THE PROBLEM: Retype all entries exactly as they stand, excluding pictures.

(Text-based hardware design files)
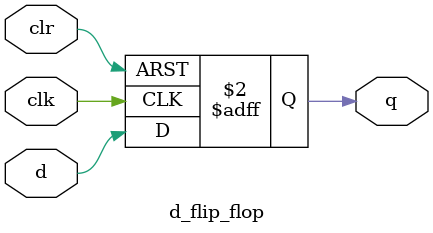
<source format=v>
module top(
    input clk,
    input rst,
    input CPSR_6,
    input CPSR_7,
    input EX_irq,
    input EX_fiq,
    
    output INT_irq,
    output INT_fiq,
    output INTA_irq,
    output INTA_fiq,
    output [1:0]PC_s,
    output [31:0]PC
    );
    
    wire [31:0] PC_in;
    
    
    request request(
        .rst(rst),
        .CPSR_6(CPSR_6),
        .CPSR_7(CPSR_7),
        .INTA_irq(INTA_irq),
        .INTA_fiq(INTA_fiq),
        .EX_irq(EX_irq),
        .EX_fiq(EX_fiq),
        .INT_irq(INT_irq),
        .INT_fiq(INT_fiq)
    );
    
    decode decode_mod(
        .clk(clk),
        .INT_irq(INT_irq),
        .INT_fiq(INT_fiq),
        .INTA_irq(INTA_irq),
        .INTA_fiq(INTA_fiq),
        .PC_s(PC_s)
    );
    
endmodule


module request(
    input rst,
    input CPSR_6,
    input CPSR_7,
    input INTA_irq,
    input INTA_fiq,
    input EX_irq,
    input EX_fiq,
    
    output INT_irq,
    output INT_fiq,
    output Q_irq,
    output Q_fiq
    );
    wire INT_irq_tmp;
    //wire Q;
    d_flip_flop D_fiq1(
        .d(1'b1),
        .clk(~CPSR_6),
        .clr(INTA_fiq + rst),
        .q(Q_fiq)
    );
    d_flip_flop D_fiq2(
        .d(Q_fiq),
        .clk(EX_fiq),
        .clr(INTA_fiq + rst),
        .q(INT_fiq)
    );
    
    d_flip_flop D_irq1(
        .d(1'b1),
        .clk(~CPSR_7),
        .clr(INTA_irq + rst),
        .q(Q_irq)
    );
    
    d_flip_flop D_irq2(
        .d(Q_irq),
        .clk(EX_irq),
        .clr(INTA_irq + rst),
        .q(INT_irq_tmp)
    );
    
    assign INT_irq = ~INT_fiq * INT_irq_tmp;
endmodule

module decode(
    input clk,
    input INT_irq,
    input INT_fiq,
    
    output reg INTA_irq,
    output reg INTA_fiq,
    output reg [1:0]PC_s
    );
    always@(posedge clk) begin
        if(INT_irq) begin
            INTA_irq <= 1;
            PC_s <= 2'b11;
        end
        else if(INT_fiq) begin
            INTA_fiq <= 1;
            PC_s <= 2'b11;
        end
        else begin
            INTA_irq <= 0;
            INTA_fiq <= 0;
            PC_s <= 2'b00;
        end
    end
endmodule

module d_flip_flop(
    input d,
    input clk,
    input clr,
    output reg q
    );
        
    always@ (posedge clk or posedge clr) begin
        if(clr) begin
            q <= 0; 
        end
        else begin
            q <= d;
        end
    end
    
endmodule
</source>
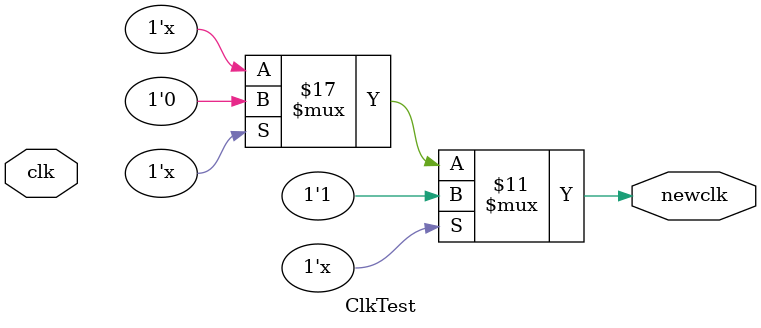
<source format=v>
module ClkTest(
  output newclk,
  input clk
);

integer div = 60;
reg newclk = 0;

always @(clk) 
begin
  if (div != 0)
  begin
    newclk = 0;
    div = div - 1;
  end
  if (div == 0)
  begin
    newclk = 1;
    div = 60;
  end
  end
endmodule

</source>
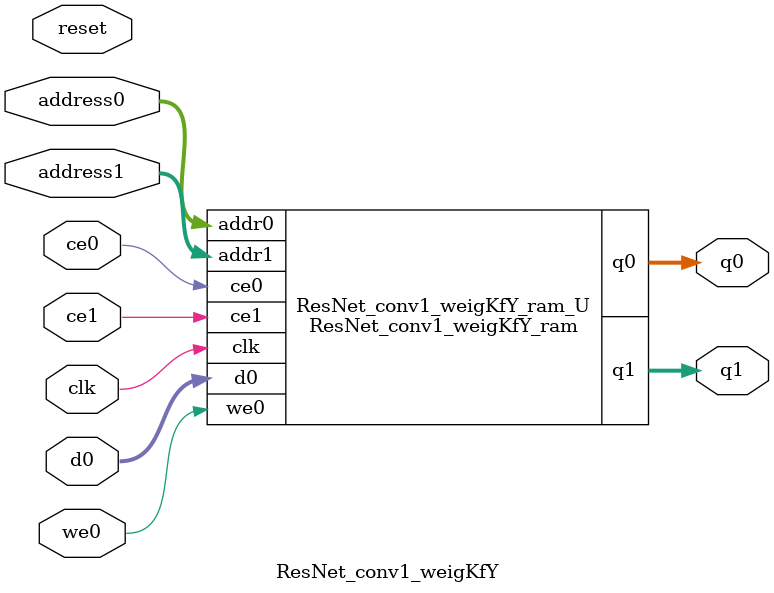
<source format=v>
`timescale 1 ns / 1 ps
module ResNet_conv1_weigKfY_ram (addr0, ce0, d0, we0, q0, addr1, ce1, q1,  clk);

parameter DWIDTH = 2;
parameter AWIDTH = 4;
parameter MEM_SIZE = 9;

input[AWIDTH-1:0] addr0;
input ce0;
input[DWIDTH-1:0] d0;
input we0;
output reg[DWIDTH-1:0] q0;
input[AWIDTH-1:0] addr1;
input ce1;
output reg[DWIDTH-1:0] q1;
input clk;

(* ram_style = "distributed" *)reg [DWIDTH-1:0] ram[0:MEM_SIZE-1];




always @(posedge clk)  
begin 
    if (ce0) begin
        if (we0) 
            ram[addr0] <= d0; 
        q0 <= ram[addr0];
    end
end


always @(posedge clk)  
begin 
    if (ce1) begin
        q1 <= ram[addr1];
    end
end


endmodule

`timescale 1 ns / 1 ps
module ResNet_conv1_weigKfY(
    reset,
    clk,
    address0,
    ce0,
    we0,
    d0,
    q0,
    address1,
    ce1,
    q1);

parameter DataWidth = 32'd2;
parameter AddressRange = 32'd9;
parameter AddressWidth = 32'd4;
input reset;
input clk;
input[AddressWidth - 1:0] address0;
input ce0;
input we0;
input[DataWidth - 1:0] d0;
output[DataWidth - 1:0] q0;
input[AddressWidth - 1:0] address1;
input ce1;
output[DataWidth - 1:0] q1;



ResNet_conv1_weigKfY_ram ResNet_conv1_weigKfY_ram_U(
    .clk( clk ),
    .addr0( address0 ),
    .ce0( ce0 ),
    .we0( we0 ),
    .d0( d0 ),
    .q0( q0 ),
    .addr1( address1 ),
    .ce1( ce1 ),
    .q1( q1 ));

endmodule


</source>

TASK OUTPUT:
<source format=v>
module top(
    input clk,
    input rst,
    input CPSR_6,
    input CPSR_7,
    input EX_irq,
    input EX_fiq,
    
    output INT_irq,
    output INT_fiq,
    output INTA_irq,
    output INTA_fiq,
    output [1:0]PC_s,
    output [31:0]PC
    );
    
    wire [31:0] PC_in;
    
    
    request request(
        .rst(rst),
        .CPSR_6(CPSR_6),
        .CPSR_7(CPSR_7),
        .INTA_irq(INTA_irq),
        .INTA_fiq(INTA_fiq),
        .EX_irq(EX_irq),
        .EX_fiq(EX_fiq),
        .INT_irq(INT_irq),
        .INT_fiq(INT_fiq)
    );
    
    decode decode_mod(
        .clk(clk),
        .INT_irq(INT_irq),
        .INT_fiq(INT_fiq),
        .INTA_irq(INTA_irq),
        .INTA_fiq(INTA_fiq),
        .PC_s(PC_s)
    );
    
endmodule


module request(
    input rst,
    input CPSR_6,
    input CPSR_7,
    input INTA_irq,
    input INTA_fiq,
    input EX_irq,
    input EX_fiq,
    
    output INT_irq,
    output INT_fiq,
    output Q_irq,
    output Q_fiq
    );
    wire INT_irq_tmp;
    //wire Q;
    d_flip_flop D_fiq1(
        .d(1'b1),
        .clk(~CPSR_6),
        .clr(INTA_fiq + rst),
        .q(Q_fiq)
    );
    d_flip_flop D_fiq2(
        .d(Q_fiq),
        .clk(EX_fiq),
        .clr(INTA_fiq + rst),
        .q(INT_fiq)
    );
    
    d_flip_flop D_irq1(
        .d(1'b1),
        .clk(~CPSR_7),
        .clr(INTA_irq + rst),
        .q(Q_irq)
    );
    
    d_flip_flop D_irq2(
        .d(Q_irq),
        .clk(EX_irq),
        .clr(INTA_irq + rst),
        .q(INT_irq_tmp)
    );
    
    assign INT_irq = ~INT_fiq * INT_irq_tmp;
endmodule

module decode(
    input clk,
    input INT_irq,
    input INT_fiq,
    
    output reg INTA_irq,
    output reg INTA_fiq,
    output reg [1:0]PC_s
    );
    always@(posedge clk) begin
        if(INT_irq) begin
            INTA_irq <= 1;
            PC_s <= 2'b11;
        end
        else if(INT_fiq) begin
            INTA_fiq <= 1;
            PC_s <= 2'b11;
        end
        else begin
            INTA_irq <= 0;
            INTA_fiq <= 0;
            PC_s <= 2'b00;
        end
    end
endmodule

module d_flip_flop(
    input d,
    input clk,
    input clr,
    output reg q
    );
        
    always@ (posedge clk or posedge clr) begin
        if(clr) begin
            q <= 0; 
        end
        else begin
            q <= d;
        end
    end
    
endmodule
</source>
<source format=v>
module ClkTest(
  output newclk,
  input clk
);

integer div = 60;
reg newclk = 0;

always @(clk) 
begin
  if (div != 0)
  begin
    newclk = 0;
    div = div - 1;
  end
  if (div == 0)
  begin
    newclk = 1;
    div = 60;
  end
  end
endmodule

</source>
<source format=v>
`timescale 1 ns / 1 ps
module ResNet_conv1_weigKfY_ram (addr0, ce0, d0, we0, q0, addr1, ce1, q1,  clk);

parameter DWIDTH = 2;
parameter AWIDTH = 4;
parameter MEM_SIZE = 9;

input[AWIDTH-1:0] addr0;
input ce0;
input[DWIDTH-1:0] d0;
input we0;
output reg[DWIDTH-1:0] q0;
input[AWIDTH-1:0] addr1;
input ce1;
output reg[DWIDTH-1:0] q1;
input clk;

(* ram_style = "distributed" *)reg [DWIDTH-1:0] ram[0:MEM_SIZE-1];




always @(posedge clk)  
begin 
    if (ce0) begin
        if (we0) 
            ram[addr0] <= d0; 
        q0 <= ram[addr0];
    end
end


always @(posedge clk)  
begin 
    if (ce1) begin
        q1 <= ram[addr1];
    end
end


endmodule

`timescale 1 ns / 1 ps
module ResNet_conv1_weigKfY(
    reset,
    clk,
    address0,
    ce0,
    we0,
    d0,
    q0,
    address1,
    ce1,
    q1);

parameter DataWidth = 32'd2;
parameter AddressRange = 32'd9;
parameter AddressWidth = 32'd4;
input reset;
input clk;
input[AddressWidth - 1:0] address0;
input ce0;
input we0;
input[DataWidth - 1:0] d0;
output[DataWidth - 1:0] q0;
input[AddressWidth - 1:0] address1;
input ce1;
output[DataWidth - 1:0] q1;



ResNet_conv1_weigKfY_ram ResNet_conv1_weigKfY_ram_U(
    .clk( clk ),
    .addr0( address0 ),
    .ce0( ce0 ),
    .we0( we0 ),
    .d0( d0 ),
    .q0( q0 ),
    .addr1( address1 ),
    .ce1( ce1 ),
    .q1( q1 ));

endmodule


</source>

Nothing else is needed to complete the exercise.